豈獨選任之道失其端而已乎!
上雖嘉其所陳,長官薦士之詔,竟追寢之。
國朝舊制,吏部選人,每年調集,自乾元已後,屬宿兵于野,歲或凶荒,遂三年一置選。由是選人停擁,其數猥多,文書不接,真偽難辨,吏緣為姦,注授乖濫,而有十年不得調者。贄奏吏部分內外官員為三分,計闕集人,每年置選,故選司之弊,十去七八,天下稱之。
贄與賈耽、盧邁、趙憬同知政事,百司有所申覆,皆更讓不言可否。舊例,宰臣當旬秉筆決事,每十日一易,贄請準故事,令秉筆者以應之。又以河隴陷蕃已來,西北邊常以重兵守備,謂之防秋,皆河南、江淮諸鎮之軍也,更番往來,疲於戍役。贄以中原之兵,不習邊事,乃扞虜戰賊,多有敗衂,又苦邊將名目太多,諸軍統制不一,緩急無以應敵,乃上疏論其事曰:
臣歷觀前代書史,皆謂鎮撫四夷,宰相之任,不揆闇劣,屢敢上言。誠以備邊禦戎,國家之重事;理兵足食,備禦之大經。兵不治則無可用之師,食不足則無可固之地;理兵在制置得所,足食在斂導有方。陛下幸聽愚言,先務積穀,人無加賦,官不費財,坐致邊儲,數逾百萬。諸鎮收糴,今已向終,分貯軍城,用防艱急,縱有寇戎之患,必無乏絕之憂。守此成規,以為永制,常收冗費,益贍邊農,則更經二年,可積十萬人三歲之糧矣。足食之原粗立,理兵之術未精,敢議籌量,庶備採擇。

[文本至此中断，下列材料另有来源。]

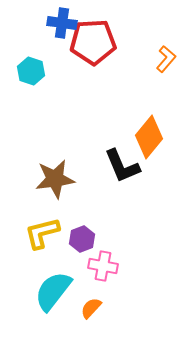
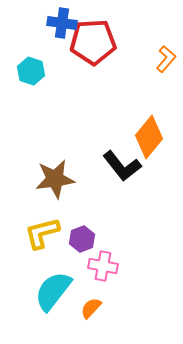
black L-shape: rotated 15 degrees counterclockwise
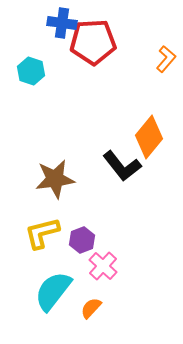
purple hexagon: moved 1 px down
pink cross: rotated 32 degrees clockwise
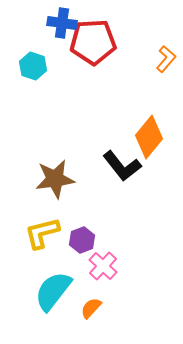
cyan hexagon: moved 2 px right, 5 px up
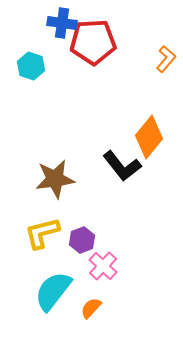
cyan hexagon: moved 2 px left
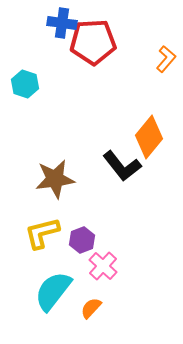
cyan hexagon: moved 6 px left, 18 px down
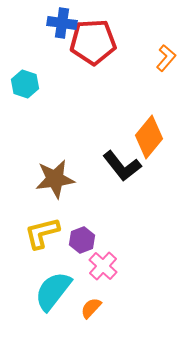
orange L-shape: moved 1 px up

伏以戎狄為患,自古有之,其於制禦之方,得失之論,備存史籍,可得而言。大抵尊即序者,則曰非德無以化要荒,曾莫知威不立,則德不能馴也。樂武威者,則曰非兵無以服凶獷,曾莫知德不修,則兵不可恃也。務和親者,則曰要結可以睦隣好,曾莫知我結之而彼復解也。美長城者,則曰設險可以固邦國而扞寇讎,曾莫知力不足,兵不堪,則險之不能有也。尚薄伐者,則曰驅遏可以禁侵暴而省征徭,曾莫知兵不銳,壘不完,則遏之不能勝,驅之不能去也。議邊之要,略盡於斯,雖互相譏評,然各有偏駁。聽一家之說,則例理可徵;考歷代所行,則成敗異効。是由執常理以御其不常之勢,徇所見而昧於所遇之時。

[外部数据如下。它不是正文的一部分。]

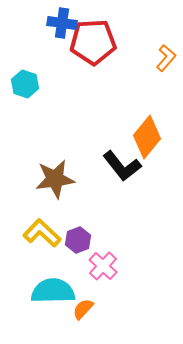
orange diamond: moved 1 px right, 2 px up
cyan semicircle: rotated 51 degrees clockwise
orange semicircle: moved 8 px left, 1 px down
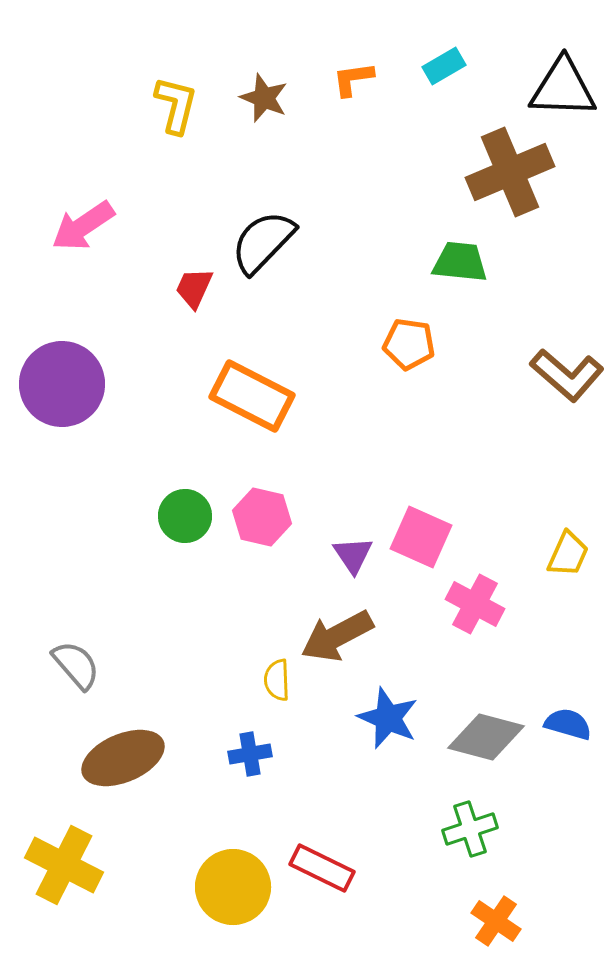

夫中夏有盛衰,夷狄有強弱,事機有利害,措置有安危,故無必定之規,亦無長勝之法。夏后以序戎而聖化茂,古公以避狄而王業興;周城朔方而獫狁攘,秦築臨洮而宗社覆;漢武討匈奴而貽悔,太宗征突厥而致安;文、景約和親而不能弭患於當年,宣、元弘撫納而足以保寧於累葉。蓋以中夏之盛衰異勢,夷狄之強弱異時,事機之利害異情,措置之安危異便。知其事而不度其時則敗,附其時而不失其稱則成,形變不同,胡可專一。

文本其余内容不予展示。